Archives mensuelles : janvier 2011

La petite chambre change d’aspect

Pendant que les hommes s’occupent de l’escalier, de continuer à vider le foin du fenil, je commence à démonter le plancher flottant de la petite chambre. Sous le plancher, le feutre isolant est constellé de taches d’humidité. Sous le feutre je trouve un vieux lino imitation bois et sous le lino des terres cuites comme à l’étage, mais peintes en rouge vif, à part une portion oubliée au centre de la pièce. Rien de bien respirant, l’humidité est très présente dans cette petite pièce où nous nous sentons mal à l’aise.

Je m’attaque ensuite aux cloisons (rouges, elles aussi). Derrière, le pisé est recouvert de peinture gris verdâtre comme dans la cuisine.

Je découvre un crucifix accroché au mur nord et un petit placard dans le mur côté cuisine.

Un petit placard dans le mur...

Un après-midi suivant, c’est au tour du plafond de disparaître. Sous les plaques de plâtre, apparaissent les poutres de bois peintes en gris verdâtre.

L’élimination du plafond commence lentement mais au bout d’un moment de grandes surfaces de plaques peuvent s’enlever et en 2 heures tout est à nu.

Il faut bien commencer par un endroit!

La dévisseuse fonctionne à plein pour enlever les vis qui fixaient les plaques dans les poutres puis les vis des supports métalliques.

Heureusement la dévisseuse facilite le travail.

La pièce retrouve son aspect d’origine et je m’y sens mieux. Bien qu’il fasse gris aujourd’hui et que les murs et plafond soient sombres, la lumière rentre par le sud et donne une idée de ce que peut devenir cette pièce.

Pour le moment ce sera cave dans le fond, chaufferie au milieu et vers la fenêtre petit coin bureau ou dressing. Mais rien n’est encore définitif.

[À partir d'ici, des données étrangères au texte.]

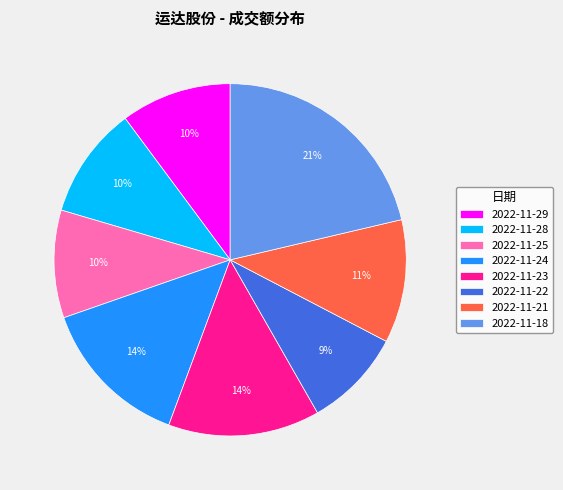

To the nearest percent, what is the average slice percentage?

12%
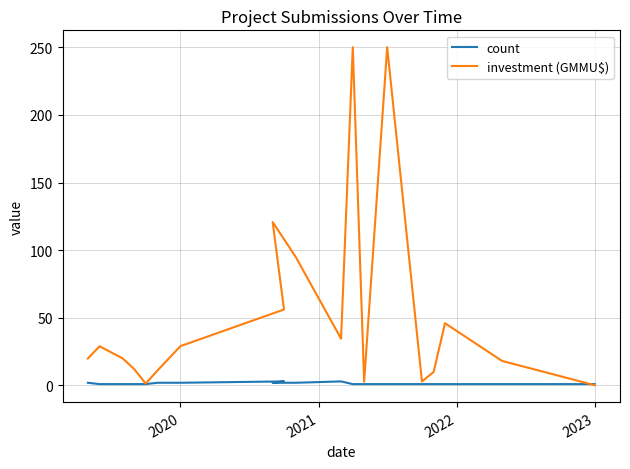

What is the value of the count point at the 12th from the left?

3.0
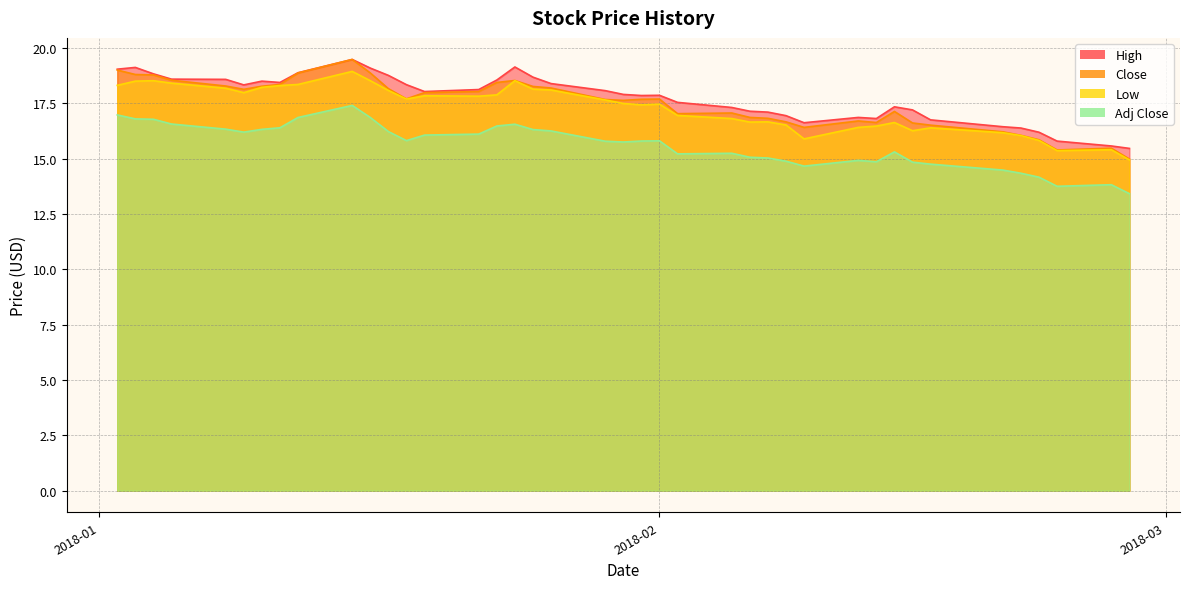

What is the spread (max minus min) of values at 2018-03?

2.1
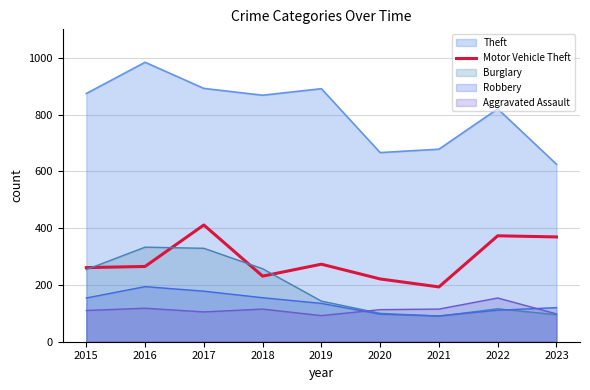

Which has a higher value, 2022 or 2023?

2022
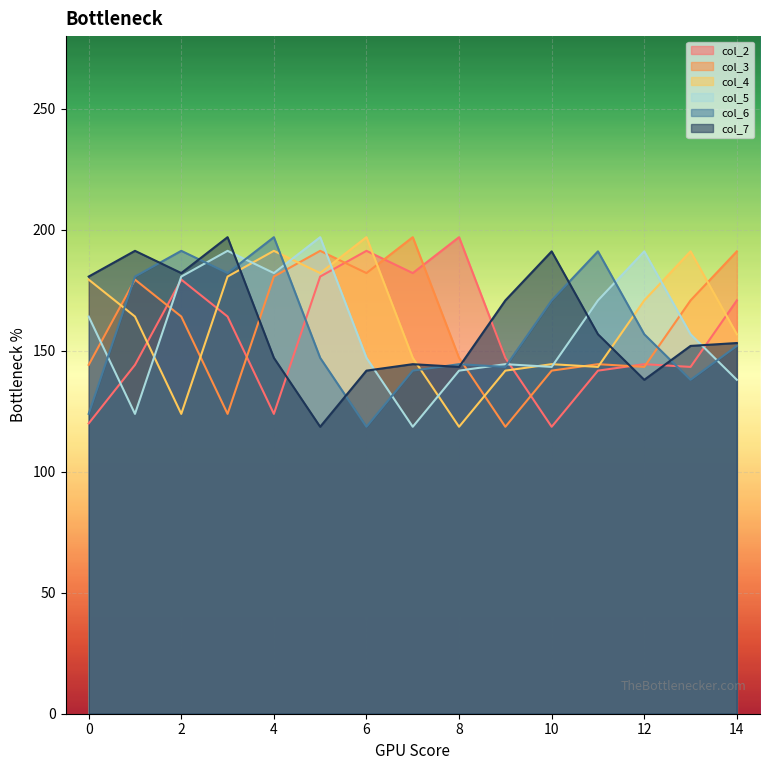

What is the highest value of the col_5 series?

196.9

Et voilà, à la fin de la journée l’escalier est tout habillé et la petite chambre mise à nu. Et nous voilà contents de nous!

Habillage de l’escalier

L’escalier en pierre a besoin d’être protégé.

Un bel escalier d'1m 60 de large

Il faut commencer par un bon balayage. la maison est un peu poussièreuse.

Christophe s'active

Plastique, carton…

habillage en cours...

Et la touche finale…

C'est joli, avec la moquette !

Au niveau décoration, l’aspect et la  couleur de la moquette ne sont  pas terribles, mais cela permettra de  protéger la pierre pendant toute la durée des travaux. Le voilà bien habillé pour plusieurs mois, années…

Le début des travaux

Pour commencer, pas d’états d’âme. Il faut casser. Casser tout le ciment qui enchasse le pisé. Le pisé régule très bien la vapeur d’eau, mais il faut le laisser respirer pour qu’il puisse bien la gérer. Si on le recouvre de ciment, surtout sur les deux faces, il ne peut plus respirer. L’eau finit toujours par trouver un chemin pour remonter ou descendre dans le pisé. Et si elle ne peut pas être évacuée par évaporation, le pisé se gorge d’eau et un beau jour, tout s’écroule, sans prévenir.

Donc, avant d’entreprendre quoi que ce soit d’autre, on enlève la gangue de ciment. Heureusement, sur la plupart des murs, il ne remonte pas plus haut que les galets. Probablement qu’autrefois, ces galets faisaient « pauvre » et que les murs cimentés et peints donnaient une autre dimension à la maison. Aujourd’hui, on revient en arrière. On ne pourra pas garder apparents tous les bas de mur en galets, mais ceux qui sont sur les murs de refend se verront. Par contre, ceux qui sont sur des murs extérieurs seront recouverts d’enduits terre ou chaux avec paille ou chanvre. Rien n’est encore défini.

Sur les photos, on voit les dégats causés par la présence du ciment. Au dessus des galets, là où commence le pisé (il y avait du ciment, mais il a sauté sans même avoir besoin d’un outil), les grosses tâches sombres, c’est le pisé humide.